### Task instructions
Return only the lines from the one containing "สินค้าและบริการ" to the end of the material, with each one exactly as it appears.
——————
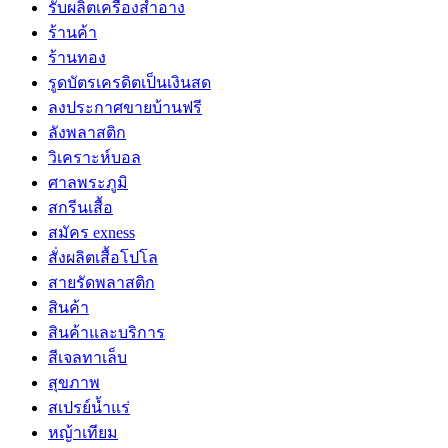
รับผลิตเครื่องสำอาง
ร้านค้า
ร้านทอง
รูดบัตรเครดิตเป็นเงินสด
ลงประกาศขายบ้านฟรี
ลังพลาสติก
วิเคราะห์บอล
ศาลพระภูมิ
สกรีนเสื้อ
สมัคร exness
สั่งผลิตเสื้อโปโล
สายรัดพลาสติก
สินค้า
สินค้าและบริการ
สีเจลทาเล็บ
สุขภาพ
สเปรย์น้ำแร่
หญ้าเทียม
——————
### Output of the task
สินค้าและบริการ
สีเจลทาเล็บ
สุขภาพ
สเปรย์น้ำแร่
หญ้าเทียม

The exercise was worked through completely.